We are at a crossroads where two trails diverge. A signpost tells us that the larger path in front of us is Emperor Trail. And through a break in the cedar trees, we are now staring at white-capped mountains that glitter in the bright sun.

“Oh, wow,” I murmur.

“Right?” Lennon says. “The brown peak on the left is Mount Topaz and the gray jagged one on the right is Thunderbolt Mountain. So many climbers die up there.”

It doesn’t look deadly. In fact, it looks beautiful. Majestic. Yes, I definitely see why people say that about mountains. I stretch out my arms and fill my lungs with clean air. Something stings. I slap my arm.

“Oh, we’re entering mosquito territory,” Lennon says, turning around and pointing at his pack. “Dig around in the second pocket. There’s a small bottle of insect repellent.”

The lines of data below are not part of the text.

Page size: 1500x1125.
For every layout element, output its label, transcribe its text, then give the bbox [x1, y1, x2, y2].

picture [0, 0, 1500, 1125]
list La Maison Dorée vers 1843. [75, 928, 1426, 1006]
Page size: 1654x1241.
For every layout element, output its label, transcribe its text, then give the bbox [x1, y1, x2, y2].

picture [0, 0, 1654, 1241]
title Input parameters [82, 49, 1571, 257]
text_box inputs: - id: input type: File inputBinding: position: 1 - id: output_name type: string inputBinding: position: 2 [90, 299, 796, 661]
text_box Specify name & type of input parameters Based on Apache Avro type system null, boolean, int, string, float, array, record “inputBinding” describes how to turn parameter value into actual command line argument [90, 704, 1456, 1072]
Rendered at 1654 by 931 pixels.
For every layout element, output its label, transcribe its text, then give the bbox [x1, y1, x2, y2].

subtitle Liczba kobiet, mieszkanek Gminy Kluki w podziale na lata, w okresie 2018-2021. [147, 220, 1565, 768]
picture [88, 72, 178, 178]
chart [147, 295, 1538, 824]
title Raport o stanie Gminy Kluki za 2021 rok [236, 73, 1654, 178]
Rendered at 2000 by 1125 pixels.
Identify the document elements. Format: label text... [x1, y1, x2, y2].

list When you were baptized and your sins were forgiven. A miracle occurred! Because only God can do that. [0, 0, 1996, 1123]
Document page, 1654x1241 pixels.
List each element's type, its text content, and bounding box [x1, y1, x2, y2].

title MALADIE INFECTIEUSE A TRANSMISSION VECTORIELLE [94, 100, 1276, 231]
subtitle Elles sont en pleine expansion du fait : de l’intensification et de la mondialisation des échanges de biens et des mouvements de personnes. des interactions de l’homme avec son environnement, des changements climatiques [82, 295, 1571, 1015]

I unzip the pocket and slip my fingers inside, finding the bottle in question. We take turns anointing ourselves in citronella-scented oil that makes my eyes water. Once we’re slathered up and mosquito-proof, we set out on the trail that cuts through a cedar grove. It doesn’t take long for two things to happen: (1) we see other hikers ahead of us, and (2) we see them walking up a towering set of granite stairs that’s been carved into the mountain.

“What the hell is that?” I say.

“Emperor’s Staircase,” Lennon says, waggling his brows. He’s wearing a slouchy, black knit cap with a skull on it, and the spiky ends of his hair stick out from beneath it. I wish I had a hat to cover up the disaster that is my mass of frizzy curls. Nature is unforgiving.

“We’re going up those rock stairs?” I ask.

“Not just rock stairs, Zorie. It’s nature’s noble staircase,” he says in a grand voice. “More than eight hundred steps carved into the granite cliffs in the late eighteen hundreds. Three men died building them, and nearly every year since then, someone’s died on these stairs. Fifteen in the last decade. This is the currently the deadliest trail in all the US national parks.”

“What?” I say, alarmed.

He grins. “Don’t worry. The people who die are generally just idiots who fall over the side trying to do stupid things. You’ll understand why when we get farther up. If Brett were here, I’d give him a fifty–fifty chance of surviving, because he wouldn’t be able to resist the call of death. Which almost makes me wish he were still with us.”